The loop forces the NSLayoutManager to force layout of the text in the 
NSTextStorage, which ends up calling the delegate to add new 
NSTextStorage/NSTextView objects as necessary. (There is always one present no 
matter what.) I can't use fast enumeration here because the text containers 
that contain all pages beyond the first aren't guaranteed to exist until layout 
is first performed.

I added this loop to try and shrink the text container if the used rect is 
greater than the container size, since a larger used rect means text is being 
cut off at the bottom of the container. It works, but instead of sending the 
cut-off line to the next text container as I expected would happen, it places 
the line out of sight so it will never be seen or printed. This happens 
careless of whether I shrink the text storage with container height tracking 
off, or the text view with container height tracking on.

Of course, if there is a better way of using the Cocoa text system to layout 
multiple non-contiguous pages of text with margins, I'd like to hear about it. 
Maybe it'll even solve the problem I'm having.
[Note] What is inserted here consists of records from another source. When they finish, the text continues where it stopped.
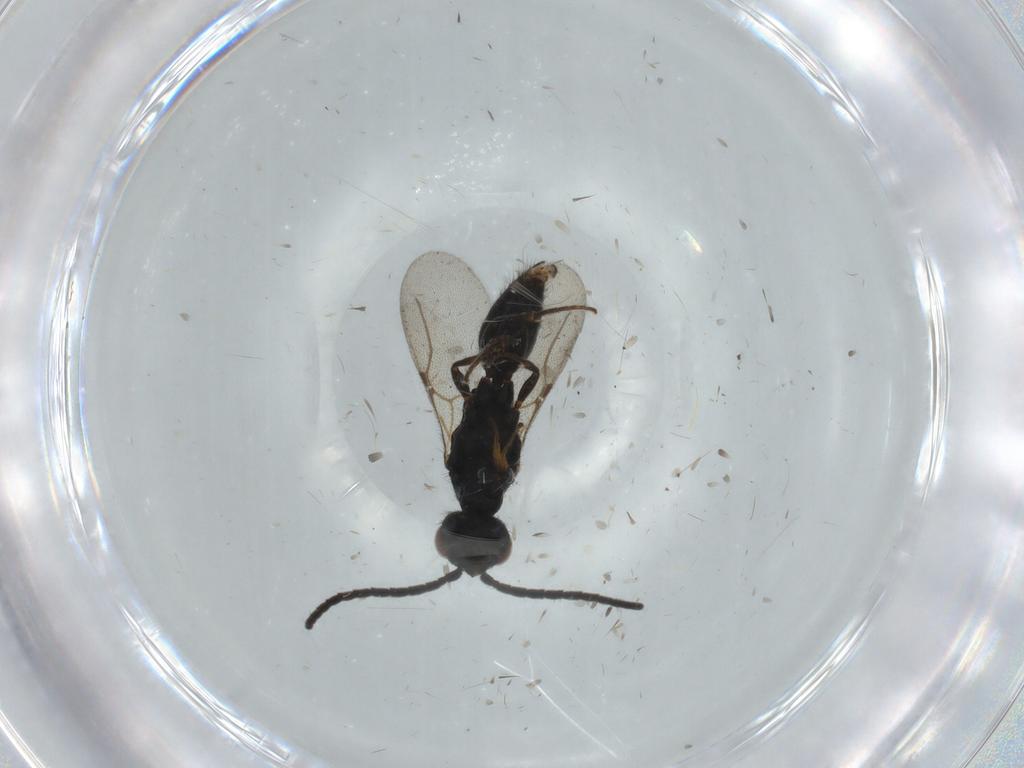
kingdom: Animalia
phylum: Arthropoda
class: Insecta
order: Hymenoptera
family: Bethylidae
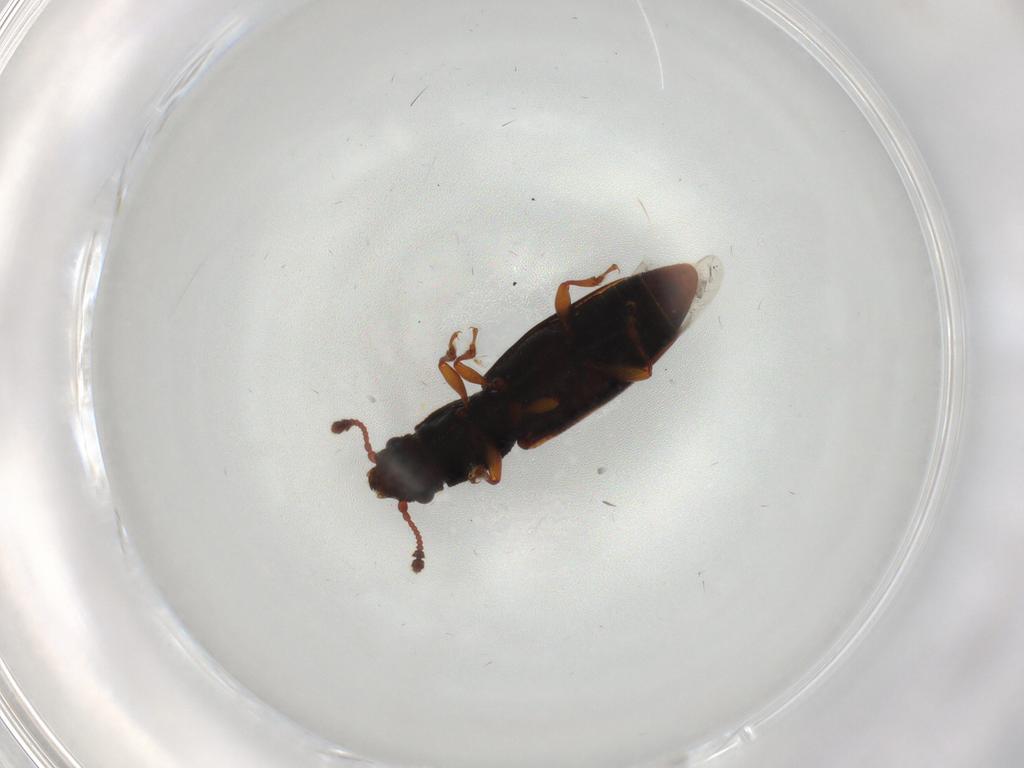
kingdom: Animalia
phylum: Arthropoda
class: Insecta
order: Coleoptera
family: Monotomidae
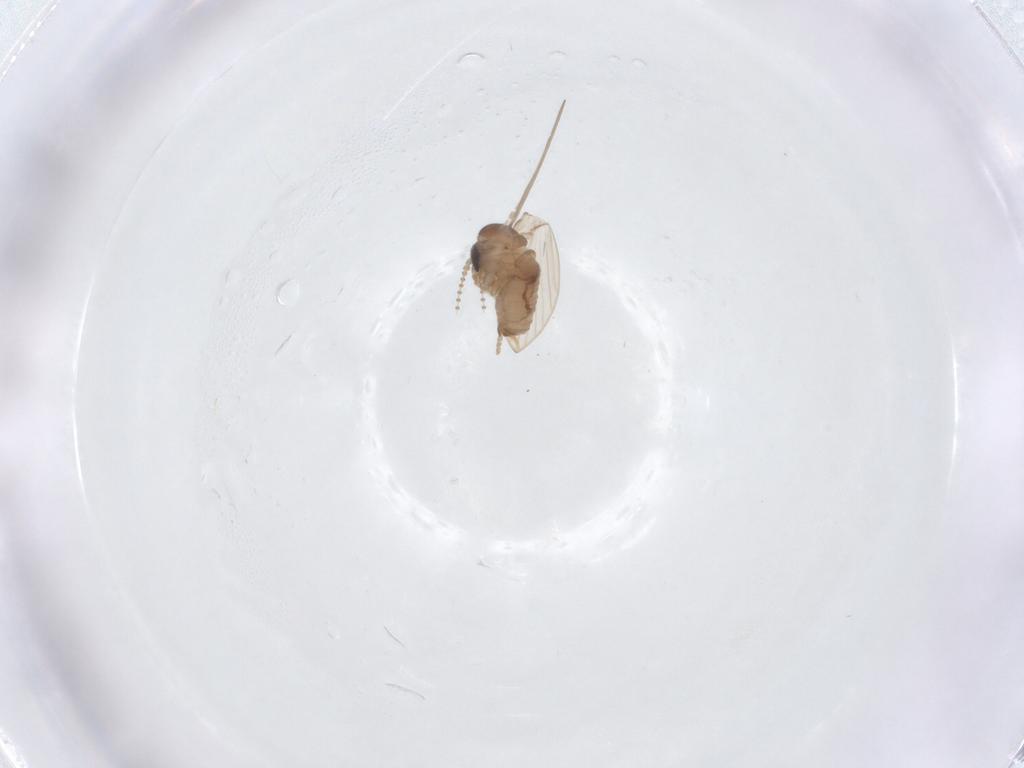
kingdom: Animalia
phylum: Arthropoda
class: Insecta
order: Diptera
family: Psychodidae
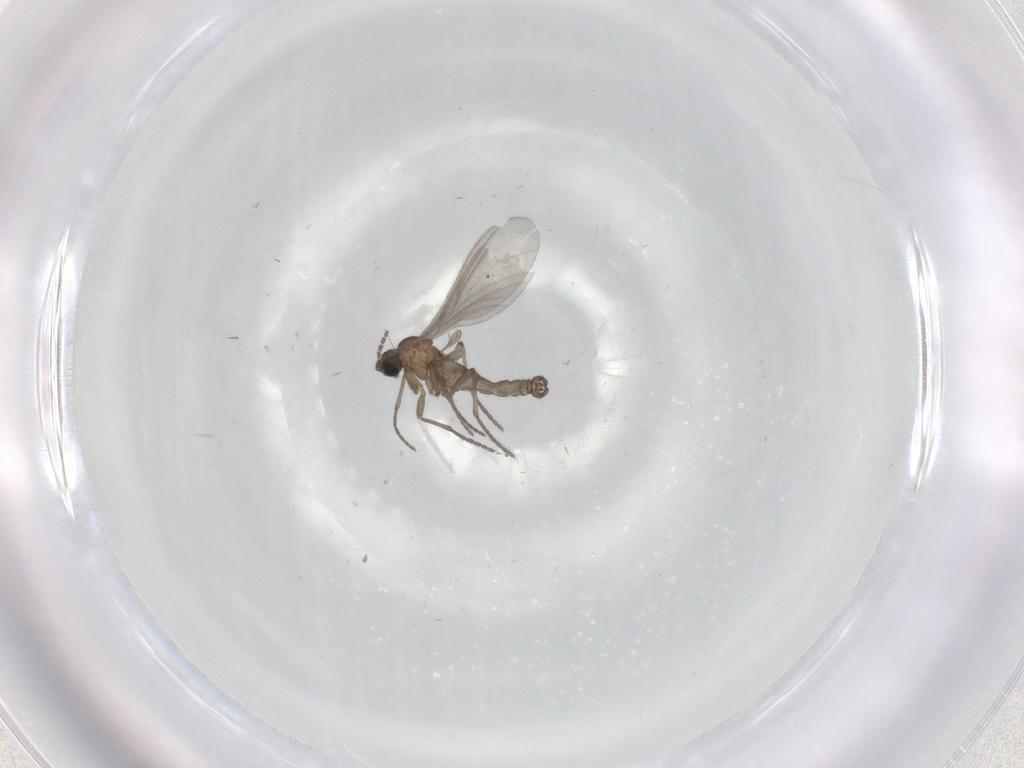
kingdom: Animalia
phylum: Arthropoda
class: Insecta
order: Diptera
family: Sciaridae
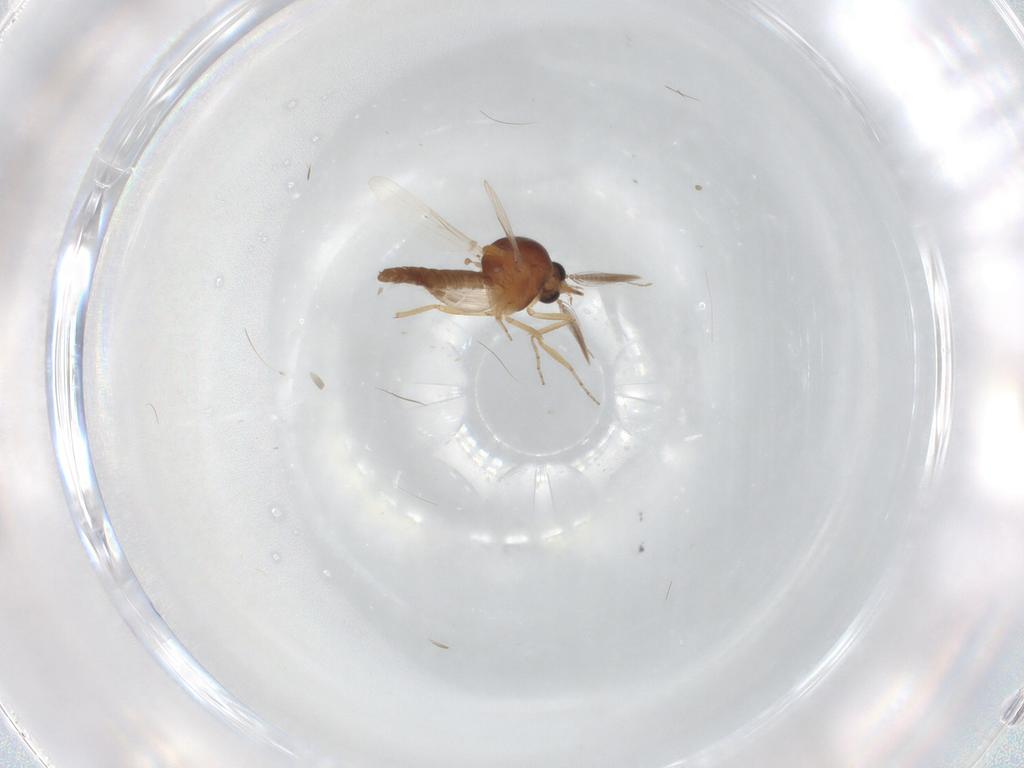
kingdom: Animalia
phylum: Arthropoda
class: Insecta
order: Diptera
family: Ceratopogonidae
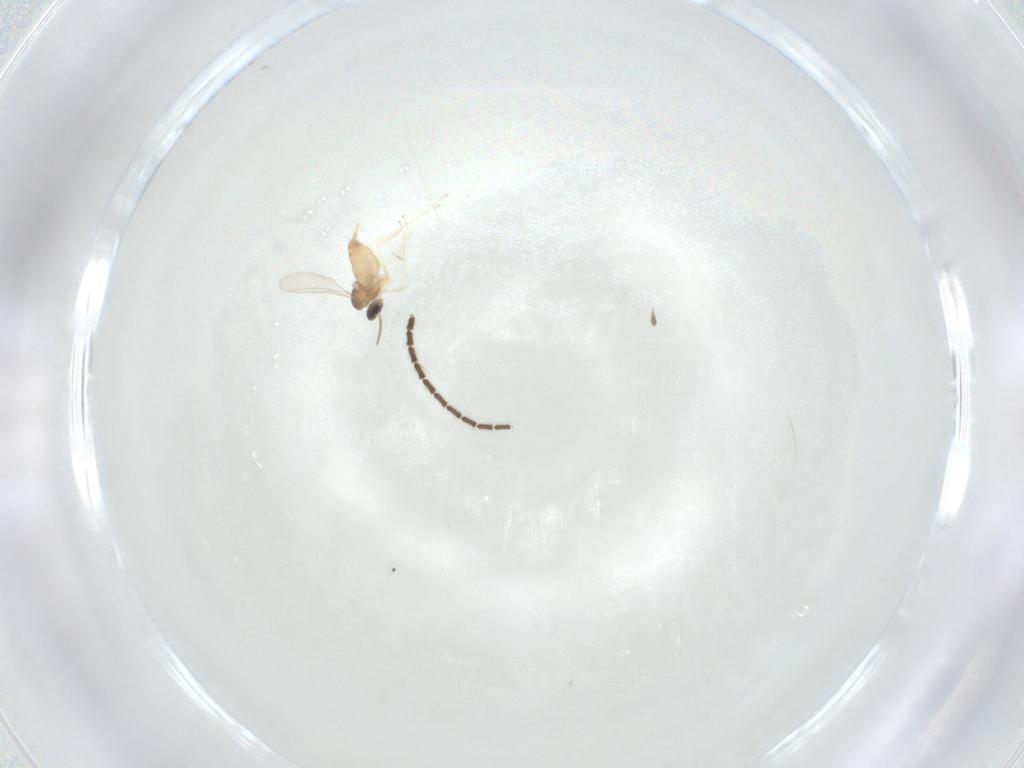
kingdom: Animalia
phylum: Arthropoda
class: Insecta
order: Diptera
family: Cecidomyiidae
>> what happens is the layout manager keeps the last line in the text container 
>> where it will not be drawn. It will not move the last line to the next 
>> container unless I resize the text container to be two pixels smaller than 
>> needed, which results in text getting partially cut off later in the 
>> document.
> 
> You're saying that if you decrease the height of text container (N), forcing 
> the last line onward, you see drawing artifacts in container (N + 1)? Can you 
> post a screenshot?

I'll do better: I'll post PDFs. Here is what the text looks like without the 
resizing loop (all containers have exactly the same height): 
<http://dl.dropbox.com/u/13168713/Text%20cut-off.pdf>

The text on page 1 is being cut off at the bottom, and it's not just the 
descneders. Here is the output with the loop in place: 
<http://dl.dropbox.com/u/13168713/Invisible%20lines.pdf>

Notice how the last line on page 1 disappeared entirely.

When I shrink the text container by two pixels, the last line on page 1 gets 
bounced to page 2, but now descenders on both the first and second pages are 
being cut off at the bottom: 
<http://dl.dropbox.com/u/13168713/Descenders%20cut-off.pdf>

> Honestly this sounds unusual- do you have any other modifications at work? 
> Also, at what point are you running this loop where you modify the text 
> container heights? You're not doing it from a layout delegate method are you? 
> NSLayoutManager is quite finicky about that (or at least it used to be).


The code adds containers & views from a layout delegate, and gives them an 
initial size, but doesn't resize them.